(Assigned task): Keep only the lines from the start of the data through the line containing "If you specify the", and output them exactly.
# # # # #
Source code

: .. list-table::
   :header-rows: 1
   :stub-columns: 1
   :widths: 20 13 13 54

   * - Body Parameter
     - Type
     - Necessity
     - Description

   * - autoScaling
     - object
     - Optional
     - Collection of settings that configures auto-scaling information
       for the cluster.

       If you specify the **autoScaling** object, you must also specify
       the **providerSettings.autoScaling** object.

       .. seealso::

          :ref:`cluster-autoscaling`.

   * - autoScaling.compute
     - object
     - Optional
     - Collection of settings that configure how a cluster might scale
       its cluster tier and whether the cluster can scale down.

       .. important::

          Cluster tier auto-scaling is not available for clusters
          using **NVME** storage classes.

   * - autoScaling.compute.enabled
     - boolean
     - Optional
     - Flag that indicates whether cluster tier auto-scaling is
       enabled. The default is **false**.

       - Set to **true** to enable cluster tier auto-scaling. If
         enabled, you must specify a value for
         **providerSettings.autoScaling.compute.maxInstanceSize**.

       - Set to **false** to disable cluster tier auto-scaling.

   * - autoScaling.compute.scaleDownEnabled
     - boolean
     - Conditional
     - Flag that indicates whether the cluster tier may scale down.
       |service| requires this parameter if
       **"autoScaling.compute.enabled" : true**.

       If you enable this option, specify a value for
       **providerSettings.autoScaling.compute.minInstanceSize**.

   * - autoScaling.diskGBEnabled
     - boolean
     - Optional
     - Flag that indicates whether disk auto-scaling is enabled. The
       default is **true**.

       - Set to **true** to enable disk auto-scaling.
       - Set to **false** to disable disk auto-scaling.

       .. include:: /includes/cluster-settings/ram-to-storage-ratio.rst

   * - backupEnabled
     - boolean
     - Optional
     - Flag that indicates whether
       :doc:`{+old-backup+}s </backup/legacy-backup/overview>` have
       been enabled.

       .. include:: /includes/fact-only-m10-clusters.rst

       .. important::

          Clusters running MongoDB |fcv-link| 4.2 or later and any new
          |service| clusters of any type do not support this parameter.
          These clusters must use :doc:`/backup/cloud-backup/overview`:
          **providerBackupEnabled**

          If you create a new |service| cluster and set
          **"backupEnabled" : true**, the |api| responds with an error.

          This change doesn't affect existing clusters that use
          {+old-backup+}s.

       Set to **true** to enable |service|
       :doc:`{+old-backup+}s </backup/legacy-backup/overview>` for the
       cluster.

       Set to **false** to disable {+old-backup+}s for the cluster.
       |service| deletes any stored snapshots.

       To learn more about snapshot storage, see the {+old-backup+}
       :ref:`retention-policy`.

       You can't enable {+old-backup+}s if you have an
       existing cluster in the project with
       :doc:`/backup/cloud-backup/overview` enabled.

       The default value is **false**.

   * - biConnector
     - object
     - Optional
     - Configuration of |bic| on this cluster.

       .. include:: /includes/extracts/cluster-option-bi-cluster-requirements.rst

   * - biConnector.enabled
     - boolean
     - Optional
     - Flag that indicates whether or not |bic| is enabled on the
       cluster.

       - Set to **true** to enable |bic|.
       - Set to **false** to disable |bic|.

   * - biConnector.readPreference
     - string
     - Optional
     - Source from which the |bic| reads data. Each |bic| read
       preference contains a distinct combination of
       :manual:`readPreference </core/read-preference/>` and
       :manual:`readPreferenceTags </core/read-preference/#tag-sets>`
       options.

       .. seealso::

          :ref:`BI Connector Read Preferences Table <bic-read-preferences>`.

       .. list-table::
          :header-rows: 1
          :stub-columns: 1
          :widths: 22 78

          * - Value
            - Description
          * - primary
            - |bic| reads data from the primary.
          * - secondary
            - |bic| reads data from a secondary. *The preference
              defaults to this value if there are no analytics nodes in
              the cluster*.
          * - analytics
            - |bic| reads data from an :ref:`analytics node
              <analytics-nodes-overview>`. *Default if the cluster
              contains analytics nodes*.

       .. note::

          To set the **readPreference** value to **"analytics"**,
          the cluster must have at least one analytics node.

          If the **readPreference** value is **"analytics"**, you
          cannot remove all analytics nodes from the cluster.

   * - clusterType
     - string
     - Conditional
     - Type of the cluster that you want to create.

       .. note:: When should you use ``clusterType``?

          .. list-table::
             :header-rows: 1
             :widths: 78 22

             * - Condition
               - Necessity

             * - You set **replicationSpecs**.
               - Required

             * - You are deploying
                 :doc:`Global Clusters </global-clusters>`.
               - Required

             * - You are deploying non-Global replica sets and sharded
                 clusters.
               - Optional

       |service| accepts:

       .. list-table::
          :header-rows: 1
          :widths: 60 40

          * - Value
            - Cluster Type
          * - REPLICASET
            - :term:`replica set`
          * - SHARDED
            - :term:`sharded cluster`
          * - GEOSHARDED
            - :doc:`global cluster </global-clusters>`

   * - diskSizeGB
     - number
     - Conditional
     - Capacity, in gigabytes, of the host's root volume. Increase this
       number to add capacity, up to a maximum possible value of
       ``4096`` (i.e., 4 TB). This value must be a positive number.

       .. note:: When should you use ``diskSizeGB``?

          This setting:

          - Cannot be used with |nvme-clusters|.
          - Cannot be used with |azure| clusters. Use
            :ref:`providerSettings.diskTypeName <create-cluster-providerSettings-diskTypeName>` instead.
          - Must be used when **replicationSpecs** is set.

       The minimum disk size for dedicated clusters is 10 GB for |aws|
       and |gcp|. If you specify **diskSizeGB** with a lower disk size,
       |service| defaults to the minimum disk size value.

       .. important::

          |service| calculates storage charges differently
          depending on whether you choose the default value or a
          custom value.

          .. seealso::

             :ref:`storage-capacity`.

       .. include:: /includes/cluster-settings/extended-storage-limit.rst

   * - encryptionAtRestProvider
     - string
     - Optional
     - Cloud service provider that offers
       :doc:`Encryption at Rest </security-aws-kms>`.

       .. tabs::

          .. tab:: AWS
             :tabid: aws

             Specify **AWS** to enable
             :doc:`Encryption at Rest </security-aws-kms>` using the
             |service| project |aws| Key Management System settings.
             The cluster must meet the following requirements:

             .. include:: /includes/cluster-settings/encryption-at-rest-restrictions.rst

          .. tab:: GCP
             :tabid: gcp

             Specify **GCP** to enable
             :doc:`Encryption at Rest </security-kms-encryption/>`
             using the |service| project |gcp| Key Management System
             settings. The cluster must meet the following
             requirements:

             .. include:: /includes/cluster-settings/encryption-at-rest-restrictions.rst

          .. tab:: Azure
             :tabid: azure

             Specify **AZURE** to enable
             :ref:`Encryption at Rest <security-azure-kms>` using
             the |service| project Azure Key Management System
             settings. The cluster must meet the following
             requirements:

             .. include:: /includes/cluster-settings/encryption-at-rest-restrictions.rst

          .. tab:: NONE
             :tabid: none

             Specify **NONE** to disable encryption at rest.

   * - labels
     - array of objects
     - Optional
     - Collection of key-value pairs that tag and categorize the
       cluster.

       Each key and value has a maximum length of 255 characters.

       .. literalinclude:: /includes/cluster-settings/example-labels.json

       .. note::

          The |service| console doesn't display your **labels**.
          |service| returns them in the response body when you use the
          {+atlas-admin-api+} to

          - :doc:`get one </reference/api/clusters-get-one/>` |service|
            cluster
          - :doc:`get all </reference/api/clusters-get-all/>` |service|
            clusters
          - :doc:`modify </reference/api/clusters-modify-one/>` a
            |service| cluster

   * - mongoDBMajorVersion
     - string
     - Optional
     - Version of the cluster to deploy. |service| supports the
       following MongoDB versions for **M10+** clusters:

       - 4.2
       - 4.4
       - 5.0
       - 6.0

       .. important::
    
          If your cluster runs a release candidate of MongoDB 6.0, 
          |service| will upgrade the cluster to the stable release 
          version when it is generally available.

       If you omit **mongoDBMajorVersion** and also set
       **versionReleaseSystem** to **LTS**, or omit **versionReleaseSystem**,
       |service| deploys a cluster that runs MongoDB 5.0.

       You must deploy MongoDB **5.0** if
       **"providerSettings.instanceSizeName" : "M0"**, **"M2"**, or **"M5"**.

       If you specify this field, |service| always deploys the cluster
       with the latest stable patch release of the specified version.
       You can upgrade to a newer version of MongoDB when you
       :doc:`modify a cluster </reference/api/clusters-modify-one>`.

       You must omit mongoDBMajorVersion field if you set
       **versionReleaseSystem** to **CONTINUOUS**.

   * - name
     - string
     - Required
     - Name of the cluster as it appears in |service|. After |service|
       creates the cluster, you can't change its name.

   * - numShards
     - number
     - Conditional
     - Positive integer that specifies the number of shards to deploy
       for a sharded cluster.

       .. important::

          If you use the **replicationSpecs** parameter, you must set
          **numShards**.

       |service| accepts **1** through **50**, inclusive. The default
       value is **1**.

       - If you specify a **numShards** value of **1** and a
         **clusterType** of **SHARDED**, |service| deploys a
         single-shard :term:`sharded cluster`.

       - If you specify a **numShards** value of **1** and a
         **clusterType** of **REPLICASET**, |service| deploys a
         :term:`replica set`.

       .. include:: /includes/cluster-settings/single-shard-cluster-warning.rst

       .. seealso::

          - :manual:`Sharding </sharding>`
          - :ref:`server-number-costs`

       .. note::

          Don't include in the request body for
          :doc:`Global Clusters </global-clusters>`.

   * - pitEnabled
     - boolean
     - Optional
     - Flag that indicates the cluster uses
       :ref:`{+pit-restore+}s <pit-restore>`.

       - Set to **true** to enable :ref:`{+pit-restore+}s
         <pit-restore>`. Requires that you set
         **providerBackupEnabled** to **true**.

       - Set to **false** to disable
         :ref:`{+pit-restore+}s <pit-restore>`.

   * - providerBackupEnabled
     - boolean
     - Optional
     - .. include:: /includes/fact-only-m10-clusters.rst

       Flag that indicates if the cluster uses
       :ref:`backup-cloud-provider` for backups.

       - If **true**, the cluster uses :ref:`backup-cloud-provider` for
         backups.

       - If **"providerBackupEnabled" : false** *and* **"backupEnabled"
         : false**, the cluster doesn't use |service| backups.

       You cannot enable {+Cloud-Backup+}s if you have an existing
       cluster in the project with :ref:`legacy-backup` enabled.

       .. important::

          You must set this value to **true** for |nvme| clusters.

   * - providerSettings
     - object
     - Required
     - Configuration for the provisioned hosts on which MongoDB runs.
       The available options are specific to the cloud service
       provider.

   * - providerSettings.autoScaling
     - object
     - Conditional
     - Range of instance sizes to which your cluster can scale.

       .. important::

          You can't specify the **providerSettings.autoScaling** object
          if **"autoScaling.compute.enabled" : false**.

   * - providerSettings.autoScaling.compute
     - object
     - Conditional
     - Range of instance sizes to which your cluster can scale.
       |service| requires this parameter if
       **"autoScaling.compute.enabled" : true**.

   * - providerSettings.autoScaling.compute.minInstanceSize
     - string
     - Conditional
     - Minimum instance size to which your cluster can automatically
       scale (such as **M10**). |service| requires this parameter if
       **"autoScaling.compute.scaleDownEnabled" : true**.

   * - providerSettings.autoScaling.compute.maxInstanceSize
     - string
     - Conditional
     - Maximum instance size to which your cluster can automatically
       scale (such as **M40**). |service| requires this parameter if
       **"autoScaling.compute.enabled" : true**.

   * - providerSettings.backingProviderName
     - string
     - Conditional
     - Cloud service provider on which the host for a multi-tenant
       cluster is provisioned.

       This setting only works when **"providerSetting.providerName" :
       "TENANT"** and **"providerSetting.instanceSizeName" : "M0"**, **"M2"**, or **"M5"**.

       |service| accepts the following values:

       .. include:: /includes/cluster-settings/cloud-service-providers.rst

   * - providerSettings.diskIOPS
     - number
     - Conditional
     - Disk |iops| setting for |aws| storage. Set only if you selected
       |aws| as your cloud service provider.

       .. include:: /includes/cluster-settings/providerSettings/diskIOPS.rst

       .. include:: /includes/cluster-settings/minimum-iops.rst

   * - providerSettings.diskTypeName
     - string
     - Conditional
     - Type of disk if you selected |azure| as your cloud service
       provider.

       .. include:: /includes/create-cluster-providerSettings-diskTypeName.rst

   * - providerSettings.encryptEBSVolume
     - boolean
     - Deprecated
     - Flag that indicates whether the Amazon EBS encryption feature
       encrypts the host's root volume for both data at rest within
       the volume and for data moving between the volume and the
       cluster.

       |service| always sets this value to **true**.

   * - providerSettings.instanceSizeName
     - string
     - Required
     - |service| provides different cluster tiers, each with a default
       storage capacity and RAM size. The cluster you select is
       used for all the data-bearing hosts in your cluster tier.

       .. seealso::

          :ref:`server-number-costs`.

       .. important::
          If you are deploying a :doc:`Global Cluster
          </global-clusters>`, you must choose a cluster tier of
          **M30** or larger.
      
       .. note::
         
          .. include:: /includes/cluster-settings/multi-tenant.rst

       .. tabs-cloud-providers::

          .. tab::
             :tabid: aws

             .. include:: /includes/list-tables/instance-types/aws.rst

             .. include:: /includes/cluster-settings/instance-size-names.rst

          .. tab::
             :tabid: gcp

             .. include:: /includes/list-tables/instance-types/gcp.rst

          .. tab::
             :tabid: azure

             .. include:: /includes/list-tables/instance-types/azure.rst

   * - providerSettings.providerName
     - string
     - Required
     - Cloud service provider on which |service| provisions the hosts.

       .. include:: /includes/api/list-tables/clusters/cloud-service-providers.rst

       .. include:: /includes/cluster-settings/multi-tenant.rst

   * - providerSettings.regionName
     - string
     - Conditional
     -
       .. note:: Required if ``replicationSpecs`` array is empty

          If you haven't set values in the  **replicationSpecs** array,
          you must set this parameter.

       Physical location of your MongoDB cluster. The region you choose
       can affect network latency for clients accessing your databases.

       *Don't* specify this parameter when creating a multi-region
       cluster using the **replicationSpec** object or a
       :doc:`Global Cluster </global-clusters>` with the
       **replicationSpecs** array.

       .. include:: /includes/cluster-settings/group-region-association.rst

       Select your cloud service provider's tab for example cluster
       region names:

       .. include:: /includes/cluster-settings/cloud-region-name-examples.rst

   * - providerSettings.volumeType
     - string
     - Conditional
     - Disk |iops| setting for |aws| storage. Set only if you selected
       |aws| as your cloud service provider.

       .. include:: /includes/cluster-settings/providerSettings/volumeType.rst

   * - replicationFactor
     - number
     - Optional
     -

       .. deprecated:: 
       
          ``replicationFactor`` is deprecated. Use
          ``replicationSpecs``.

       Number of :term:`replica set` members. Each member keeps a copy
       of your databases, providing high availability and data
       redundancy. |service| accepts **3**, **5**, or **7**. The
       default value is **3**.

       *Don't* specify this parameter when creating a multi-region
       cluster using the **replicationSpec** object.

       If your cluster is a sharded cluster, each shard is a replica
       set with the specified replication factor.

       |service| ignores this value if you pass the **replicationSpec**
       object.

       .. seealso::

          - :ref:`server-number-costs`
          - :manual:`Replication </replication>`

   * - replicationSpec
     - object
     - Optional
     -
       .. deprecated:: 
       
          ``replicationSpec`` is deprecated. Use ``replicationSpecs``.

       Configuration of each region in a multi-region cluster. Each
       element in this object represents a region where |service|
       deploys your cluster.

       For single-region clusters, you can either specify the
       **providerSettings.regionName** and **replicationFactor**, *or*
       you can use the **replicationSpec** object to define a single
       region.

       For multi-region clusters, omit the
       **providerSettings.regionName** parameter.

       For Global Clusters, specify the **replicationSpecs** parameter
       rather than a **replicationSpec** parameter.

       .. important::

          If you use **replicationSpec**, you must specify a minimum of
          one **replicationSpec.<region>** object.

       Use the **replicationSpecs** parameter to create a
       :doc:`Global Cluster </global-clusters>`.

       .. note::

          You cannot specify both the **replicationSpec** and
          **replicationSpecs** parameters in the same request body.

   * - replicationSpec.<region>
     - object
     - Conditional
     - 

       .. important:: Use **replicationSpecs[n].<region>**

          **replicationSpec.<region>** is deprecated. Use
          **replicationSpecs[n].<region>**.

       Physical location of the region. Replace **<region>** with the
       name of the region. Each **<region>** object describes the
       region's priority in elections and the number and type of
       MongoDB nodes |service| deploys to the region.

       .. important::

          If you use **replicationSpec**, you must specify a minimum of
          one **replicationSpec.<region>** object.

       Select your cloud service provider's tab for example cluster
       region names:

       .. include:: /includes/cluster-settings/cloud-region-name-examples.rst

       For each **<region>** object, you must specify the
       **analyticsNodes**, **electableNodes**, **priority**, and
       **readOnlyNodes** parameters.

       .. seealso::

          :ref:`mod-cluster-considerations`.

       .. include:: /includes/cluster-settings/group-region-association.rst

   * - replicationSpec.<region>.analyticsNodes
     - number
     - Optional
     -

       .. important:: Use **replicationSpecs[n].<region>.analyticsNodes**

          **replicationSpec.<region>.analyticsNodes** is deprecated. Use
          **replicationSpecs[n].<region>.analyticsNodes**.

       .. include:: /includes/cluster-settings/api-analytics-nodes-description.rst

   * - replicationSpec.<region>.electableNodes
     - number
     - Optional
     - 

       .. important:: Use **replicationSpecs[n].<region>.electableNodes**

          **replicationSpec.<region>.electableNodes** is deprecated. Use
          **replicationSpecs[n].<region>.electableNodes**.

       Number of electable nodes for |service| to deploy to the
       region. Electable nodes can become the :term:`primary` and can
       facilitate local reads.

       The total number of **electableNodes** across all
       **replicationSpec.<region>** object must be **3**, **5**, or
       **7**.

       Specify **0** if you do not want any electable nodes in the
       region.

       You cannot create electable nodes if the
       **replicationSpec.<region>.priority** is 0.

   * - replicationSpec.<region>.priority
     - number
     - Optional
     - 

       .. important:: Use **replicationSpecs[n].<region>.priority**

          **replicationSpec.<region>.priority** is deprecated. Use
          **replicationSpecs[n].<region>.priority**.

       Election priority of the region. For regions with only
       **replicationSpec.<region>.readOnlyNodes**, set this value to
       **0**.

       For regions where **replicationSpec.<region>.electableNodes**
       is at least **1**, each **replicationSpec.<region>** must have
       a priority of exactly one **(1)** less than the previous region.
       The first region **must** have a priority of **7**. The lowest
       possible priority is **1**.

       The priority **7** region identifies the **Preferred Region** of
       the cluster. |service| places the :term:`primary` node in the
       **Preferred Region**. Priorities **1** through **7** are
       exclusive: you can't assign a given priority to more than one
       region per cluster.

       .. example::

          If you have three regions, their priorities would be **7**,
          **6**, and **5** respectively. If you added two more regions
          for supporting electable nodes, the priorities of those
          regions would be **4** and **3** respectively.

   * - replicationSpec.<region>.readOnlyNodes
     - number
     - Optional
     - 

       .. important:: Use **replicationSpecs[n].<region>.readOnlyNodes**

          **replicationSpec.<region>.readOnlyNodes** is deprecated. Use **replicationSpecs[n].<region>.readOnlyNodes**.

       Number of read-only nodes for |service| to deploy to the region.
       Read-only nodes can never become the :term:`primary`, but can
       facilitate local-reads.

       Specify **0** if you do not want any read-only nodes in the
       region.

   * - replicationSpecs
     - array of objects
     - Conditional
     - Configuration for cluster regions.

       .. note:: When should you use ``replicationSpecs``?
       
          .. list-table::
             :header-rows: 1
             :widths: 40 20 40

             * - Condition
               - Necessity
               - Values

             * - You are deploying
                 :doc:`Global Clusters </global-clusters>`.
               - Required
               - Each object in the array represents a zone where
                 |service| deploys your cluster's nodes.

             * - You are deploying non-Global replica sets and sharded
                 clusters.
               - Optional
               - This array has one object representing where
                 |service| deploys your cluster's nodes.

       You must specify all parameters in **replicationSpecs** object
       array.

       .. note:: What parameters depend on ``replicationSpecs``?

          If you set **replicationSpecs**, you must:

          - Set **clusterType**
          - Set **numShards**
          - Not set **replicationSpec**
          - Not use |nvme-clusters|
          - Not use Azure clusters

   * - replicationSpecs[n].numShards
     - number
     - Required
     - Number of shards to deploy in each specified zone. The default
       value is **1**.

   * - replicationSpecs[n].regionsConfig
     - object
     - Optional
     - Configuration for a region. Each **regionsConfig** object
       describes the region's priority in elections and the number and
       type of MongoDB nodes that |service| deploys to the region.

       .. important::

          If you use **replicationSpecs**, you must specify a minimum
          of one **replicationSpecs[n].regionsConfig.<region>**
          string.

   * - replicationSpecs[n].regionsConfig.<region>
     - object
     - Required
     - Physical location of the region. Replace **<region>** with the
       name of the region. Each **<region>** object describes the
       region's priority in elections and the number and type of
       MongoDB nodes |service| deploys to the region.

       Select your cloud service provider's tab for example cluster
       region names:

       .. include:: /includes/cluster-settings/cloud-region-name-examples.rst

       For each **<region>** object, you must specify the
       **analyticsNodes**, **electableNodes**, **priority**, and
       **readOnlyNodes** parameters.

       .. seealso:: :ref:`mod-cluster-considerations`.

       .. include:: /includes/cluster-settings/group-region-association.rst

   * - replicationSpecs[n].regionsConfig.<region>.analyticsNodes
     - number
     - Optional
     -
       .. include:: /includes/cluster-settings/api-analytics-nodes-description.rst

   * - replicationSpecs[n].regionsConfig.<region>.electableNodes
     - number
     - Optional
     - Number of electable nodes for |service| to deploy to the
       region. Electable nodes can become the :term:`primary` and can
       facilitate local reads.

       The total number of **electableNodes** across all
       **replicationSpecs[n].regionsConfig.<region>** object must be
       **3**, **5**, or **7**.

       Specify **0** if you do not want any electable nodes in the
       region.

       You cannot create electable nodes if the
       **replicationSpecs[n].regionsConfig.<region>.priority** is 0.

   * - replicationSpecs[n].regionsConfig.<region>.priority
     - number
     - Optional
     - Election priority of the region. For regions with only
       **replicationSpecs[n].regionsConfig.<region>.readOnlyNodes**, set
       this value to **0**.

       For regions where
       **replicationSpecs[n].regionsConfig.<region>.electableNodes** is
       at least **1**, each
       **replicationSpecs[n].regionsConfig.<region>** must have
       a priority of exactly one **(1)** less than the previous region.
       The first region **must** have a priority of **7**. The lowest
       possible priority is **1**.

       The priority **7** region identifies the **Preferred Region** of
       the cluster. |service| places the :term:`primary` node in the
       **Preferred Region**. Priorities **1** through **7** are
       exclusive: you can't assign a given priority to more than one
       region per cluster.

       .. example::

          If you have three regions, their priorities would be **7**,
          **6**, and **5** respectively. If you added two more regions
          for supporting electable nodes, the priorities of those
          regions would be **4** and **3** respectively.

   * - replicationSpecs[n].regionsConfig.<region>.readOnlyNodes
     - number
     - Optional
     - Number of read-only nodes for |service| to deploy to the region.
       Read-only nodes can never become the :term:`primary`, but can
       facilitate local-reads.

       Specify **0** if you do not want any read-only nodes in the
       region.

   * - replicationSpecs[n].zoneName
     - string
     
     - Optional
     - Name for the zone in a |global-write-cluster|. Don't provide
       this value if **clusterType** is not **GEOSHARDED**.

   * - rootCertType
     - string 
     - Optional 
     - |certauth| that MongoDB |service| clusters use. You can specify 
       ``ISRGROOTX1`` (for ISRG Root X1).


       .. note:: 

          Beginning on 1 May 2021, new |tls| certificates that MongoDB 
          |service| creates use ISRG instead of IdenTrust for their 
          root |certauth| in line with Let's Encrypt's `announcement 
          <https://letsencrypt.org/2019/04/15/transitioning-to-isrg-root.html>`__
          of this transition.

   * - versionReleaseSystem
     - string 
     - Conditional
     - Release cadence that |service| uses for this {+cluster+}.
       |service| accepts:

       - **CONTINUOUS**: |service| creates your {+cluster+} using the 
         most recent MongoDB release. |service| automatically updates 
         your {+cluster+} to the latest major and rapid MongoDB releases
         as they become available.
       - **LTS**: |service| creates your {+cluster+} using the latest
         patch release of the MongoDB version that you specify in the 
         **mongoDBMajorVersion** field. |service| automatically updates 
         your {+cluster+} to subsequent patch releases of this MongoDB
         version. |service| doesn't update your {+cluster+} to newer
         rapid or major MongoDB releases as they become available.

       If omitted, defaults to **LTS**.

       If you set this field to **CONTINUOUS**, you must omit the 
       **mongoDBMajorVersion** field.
# # # # #
(Solution to this exercise):
Source code

: .. list-table::
   :header-rows: 1
   :stub-columns: 1
   :widths: 20 13 13 54

   * - Body Parameter
     - Type
     - Necessity
     - Description

   * - autoScaling
     - object
     - Optional
     - Collection of settings that configures auto-scaling information
       for the cluster.

       If you specify the **autoScaling** object, you must also specify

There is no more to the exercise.